===== Material provided
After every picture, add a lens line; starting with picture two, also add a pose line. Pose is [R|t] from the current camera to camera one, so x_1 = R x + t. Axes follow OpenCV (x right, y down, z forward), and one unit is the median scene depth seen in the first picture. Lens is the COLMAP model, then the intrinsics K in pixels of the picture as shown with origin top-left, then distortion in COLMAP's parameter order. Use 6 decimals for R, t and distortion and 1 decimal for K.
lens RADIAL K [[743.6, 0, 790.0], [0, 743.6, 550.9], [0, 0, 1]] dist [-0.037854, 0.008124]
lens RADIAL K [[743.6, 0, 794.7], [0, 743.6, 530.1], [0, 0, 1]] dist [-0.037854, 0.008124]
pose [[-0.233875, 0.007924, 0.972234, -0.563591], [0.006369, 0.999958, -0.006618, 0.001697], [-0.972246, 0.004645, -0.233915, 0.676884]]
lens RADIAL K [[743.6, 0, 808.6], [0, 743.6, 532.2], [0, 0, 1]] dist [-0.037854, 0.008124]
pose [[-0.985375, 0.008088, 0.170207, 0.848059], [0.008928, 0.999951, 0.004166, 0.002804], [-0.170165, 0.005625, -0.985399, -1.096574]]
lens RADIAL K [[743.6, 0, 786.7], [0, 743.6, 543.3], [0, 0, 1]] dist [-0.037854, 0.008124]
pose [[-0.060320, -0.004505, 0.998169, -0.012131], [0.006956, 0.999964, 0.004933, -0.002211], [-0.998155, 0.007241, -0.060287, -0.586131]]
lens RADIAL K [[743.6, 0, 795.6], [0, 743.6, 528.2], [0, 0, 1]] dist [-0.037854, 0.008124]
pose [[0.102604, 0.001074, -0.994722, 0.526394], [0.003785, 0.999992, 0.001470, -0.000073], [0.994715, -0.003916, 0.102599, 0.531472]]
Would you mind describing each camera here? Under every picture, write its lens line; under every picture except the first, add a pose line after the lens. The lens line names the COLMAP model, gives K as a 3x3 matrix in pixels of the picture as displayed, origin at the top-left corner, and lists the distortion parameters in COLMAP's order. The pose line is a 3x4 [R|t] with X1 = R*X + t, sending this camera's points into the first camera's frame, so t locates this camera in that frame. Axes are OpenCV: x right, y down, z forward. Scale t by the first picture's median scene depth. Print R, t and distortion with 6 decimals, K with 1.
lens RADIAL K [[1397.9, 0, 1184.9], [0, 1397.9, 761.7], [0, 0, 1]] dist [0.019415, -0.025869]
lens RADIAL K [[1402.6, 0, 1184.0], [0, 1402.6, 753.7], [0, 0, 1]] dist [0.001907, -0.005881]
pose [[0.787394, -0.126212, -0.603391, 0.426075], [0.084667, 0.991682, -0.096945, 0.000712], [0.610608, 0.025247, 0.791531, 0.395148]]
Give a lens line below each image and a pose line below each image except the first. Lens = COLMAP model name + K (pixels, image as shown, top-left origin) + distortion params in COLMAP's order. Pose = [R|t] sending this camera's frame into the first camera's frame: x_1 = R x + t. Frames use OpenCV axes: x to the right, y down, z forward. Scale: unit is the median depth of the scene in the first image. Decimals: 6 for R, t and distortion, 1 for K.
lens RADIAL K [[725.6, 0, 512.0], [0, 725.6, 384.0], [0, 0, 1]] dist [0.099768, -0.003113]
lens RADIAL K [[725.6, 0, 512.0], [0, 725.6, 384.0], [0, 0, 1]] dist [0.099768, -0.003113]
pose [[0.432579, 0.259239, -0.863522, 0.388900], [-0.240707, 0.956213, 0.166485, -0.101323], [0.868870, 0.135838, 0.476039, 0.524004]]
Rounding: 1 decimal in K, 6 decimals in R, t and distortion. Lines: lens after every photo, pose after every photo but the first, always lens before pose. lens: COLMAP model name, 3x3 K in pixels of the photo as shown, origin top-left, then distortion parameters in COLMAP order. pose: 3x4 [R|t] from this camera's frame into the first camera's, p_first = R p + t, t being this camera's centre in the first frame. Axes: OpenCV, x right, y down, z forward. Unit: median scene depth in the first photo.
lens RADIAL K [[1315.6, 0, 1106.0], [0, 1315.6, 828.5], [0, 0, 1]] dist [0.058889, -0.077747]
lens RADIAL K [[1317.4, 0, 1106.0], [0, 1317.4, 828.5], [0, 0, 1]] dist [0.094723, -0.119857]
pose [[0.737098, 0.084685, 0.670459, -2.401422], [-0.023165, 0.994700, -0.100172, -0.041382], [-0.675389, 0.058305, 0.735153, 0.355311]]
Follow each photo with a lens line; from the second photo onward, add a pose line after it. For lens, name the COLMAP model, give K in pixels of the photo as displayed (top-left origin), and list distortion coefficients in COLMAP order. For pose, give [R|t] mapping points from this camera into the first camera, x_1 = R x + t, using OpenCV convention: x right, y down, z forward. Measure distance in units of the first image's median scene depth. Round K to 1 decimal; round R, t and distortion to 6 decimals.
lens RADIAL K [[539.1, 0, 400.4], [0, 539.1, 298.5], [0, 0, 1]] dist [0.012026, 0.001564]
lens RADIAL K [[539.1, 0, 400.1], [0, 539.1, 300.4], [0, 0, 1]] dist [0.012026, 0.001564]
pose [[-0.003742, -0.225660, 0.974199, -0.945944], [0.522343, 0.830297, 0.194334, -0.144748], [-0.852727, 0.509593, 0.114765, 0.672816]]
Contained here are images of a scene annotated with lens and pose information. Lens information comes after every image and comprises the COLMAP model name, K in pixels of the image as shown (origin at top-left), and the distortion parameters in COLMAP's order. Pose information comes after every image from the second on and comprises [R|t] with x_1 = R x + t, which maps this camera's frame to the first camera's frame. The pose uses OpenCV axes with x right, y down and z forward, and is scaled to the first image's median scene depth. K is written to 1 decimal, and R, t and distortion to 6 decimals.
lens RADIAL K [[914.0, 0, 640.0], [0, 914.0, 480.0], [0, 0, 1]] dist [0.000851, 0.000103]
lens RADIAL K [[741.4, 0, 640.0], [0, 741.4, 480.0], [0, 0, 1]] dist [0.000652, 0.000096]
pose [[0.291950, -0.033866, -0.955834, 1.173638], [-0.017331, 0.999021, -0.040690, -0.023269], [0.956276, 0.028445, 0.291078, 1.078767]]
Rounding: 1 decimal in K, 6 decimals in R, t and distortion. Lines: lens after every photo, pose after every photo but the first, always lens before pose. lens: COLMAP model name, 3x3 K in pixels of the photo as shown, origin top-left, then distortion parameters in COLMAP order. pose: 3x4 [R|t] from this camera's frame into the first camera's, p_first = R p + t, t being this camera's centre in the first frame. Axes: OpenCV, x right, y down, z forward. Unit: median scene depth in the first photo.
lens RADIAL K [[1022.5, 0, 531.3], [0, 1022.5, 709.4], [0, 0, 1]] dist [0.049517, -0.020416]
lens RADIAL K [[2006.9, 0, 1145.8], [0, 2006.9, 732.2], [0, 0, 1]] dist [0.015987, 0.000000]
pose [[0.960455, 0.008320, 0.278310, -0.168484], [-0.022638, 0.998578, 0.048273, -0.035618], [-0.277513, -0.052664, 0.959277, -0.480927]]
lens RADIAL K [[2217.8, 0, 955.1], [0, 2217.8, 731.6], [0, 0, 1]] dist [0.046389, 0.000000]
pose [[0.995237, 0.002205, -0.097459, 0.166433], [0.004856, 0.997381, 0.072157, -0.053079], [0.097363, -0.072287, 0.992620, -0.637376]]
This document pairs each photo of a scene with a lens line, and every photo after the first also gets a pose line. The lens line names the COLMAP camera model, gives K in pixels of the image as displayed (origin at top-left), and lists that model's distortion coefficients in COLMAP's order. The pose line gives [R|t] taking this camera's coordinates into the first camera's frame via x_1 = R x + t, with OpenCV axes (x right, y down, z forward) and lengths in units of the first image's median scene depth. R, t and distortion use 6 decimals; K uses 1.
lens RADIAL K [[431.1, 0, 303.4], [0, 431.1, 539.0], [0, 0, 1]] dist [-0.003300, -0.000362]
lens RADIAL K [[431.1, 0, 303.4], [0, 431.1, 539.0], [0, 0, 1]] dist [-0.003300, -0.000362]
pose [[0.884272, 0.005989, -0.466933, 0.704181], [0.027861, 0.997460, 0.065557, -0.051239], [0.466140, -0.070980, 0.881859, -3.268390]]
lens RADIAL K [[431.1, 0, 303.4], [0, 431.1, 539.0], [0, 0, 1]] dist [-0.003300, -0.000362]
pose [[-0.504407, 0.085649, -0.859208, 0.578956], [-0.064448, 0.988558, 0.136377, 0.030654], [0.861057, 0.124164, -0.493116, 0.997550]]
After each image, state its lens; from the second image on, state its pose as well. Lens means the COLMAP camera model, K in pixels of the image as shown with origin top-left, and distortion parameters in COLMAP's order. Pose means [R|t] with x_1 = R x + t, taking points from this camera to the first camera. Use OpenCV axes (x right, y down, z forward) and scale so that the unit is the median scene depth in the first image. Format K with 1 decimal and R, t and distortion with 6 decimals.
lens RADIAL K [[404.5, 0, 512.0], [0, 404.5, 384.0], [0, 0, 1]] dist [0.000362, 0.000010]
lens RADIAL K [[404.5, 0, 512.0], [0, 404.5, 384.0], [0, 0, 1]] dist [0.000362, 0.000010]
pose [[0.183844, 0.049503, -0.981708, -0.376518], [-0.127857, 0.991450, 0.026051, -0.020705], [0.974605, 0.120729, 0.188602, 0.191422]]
==========
### Description of the task
Your answer should consist only of the lines from the one with "After each image, state" through the last line of the entries above, retyped exactly.

### Exercise output
After each image, state its lens; from the second image on, state its pose as well. Lens means the COLMAP camera model, K in pixels of the image as shown with origin top-left, and distortion parameters in COLMAP's order. Pose means [R|t] with x_1 = R x + t, taking points from this camera to the first camera. Use OpenCV axes (x right, y down, z forward) and scale so that the unit is the median scene depth in the first image. Format K with 1 decimal and R, t and distortion with 6 decimals.
lens RADIAL K [[404.5, 0, 512.0], [0, 404.5, 384.0], [0, 0, 1]] dist [0.000362, 0.000010]
lens RADIAL K [[404.5, 0, 512.0], [0, 404.5, 384.0], [0, 0, 1]] dist [0.000362, 0.000010]
pose [[0.183844, 0.049503, -0.981708, -0.376518], [-0.127857, 0.991450, 0.026051, -0.020705], [0.974605, 0.120729, 0.188602, 0.191422]]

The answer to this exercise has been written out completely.